*Stated exercise*
Rewrite the material below, changing "Segment" to "Delineate" and leaving everything else as it is.

Collected data:

■ ■ ■

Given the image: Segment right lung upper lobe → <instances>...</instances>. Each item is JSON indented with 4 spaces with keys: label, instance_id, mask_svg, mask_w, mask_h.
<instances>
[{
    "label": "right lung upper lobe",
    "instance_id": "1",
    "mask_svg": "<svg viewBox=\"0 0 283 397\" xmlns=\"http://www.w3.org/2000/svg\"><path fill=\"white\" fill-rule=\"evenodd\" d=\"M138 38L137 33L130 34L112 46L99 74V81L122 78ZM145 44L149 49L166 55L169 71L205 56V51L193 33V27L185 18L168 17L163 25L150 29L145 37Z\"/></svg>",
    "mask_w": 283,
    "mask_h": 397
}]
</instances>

■ ■ ■

*Result of this task*
Given the image: Delineate right lung upper lobe → <instances>...</instances>. Each item is JSON indented with 4 spaces with keys: label, instance_id, mask_svg, mask_w, mask_h.
<instances>
[{
    "label": "right lung upper lobe",
    "instance_id": "1",
    "mask_svg": "<svg viewBox=\"0 0 283 397\" xmlns=\"http://www.w3.org/2000/svg\"><path fill=\"white\" fill-rule=\"evenodd\" d=\"M138 38L137 33L130 34L112 46L99 74V81L122 78ZM145 44L149 49L166 55L169 71L205 56V51L193 33V27L185 18L168 17L163 25L150 29L145 37Z\"/></svg>",
    "mask_w": 283,
    "mask_h": 397
}]
</instances>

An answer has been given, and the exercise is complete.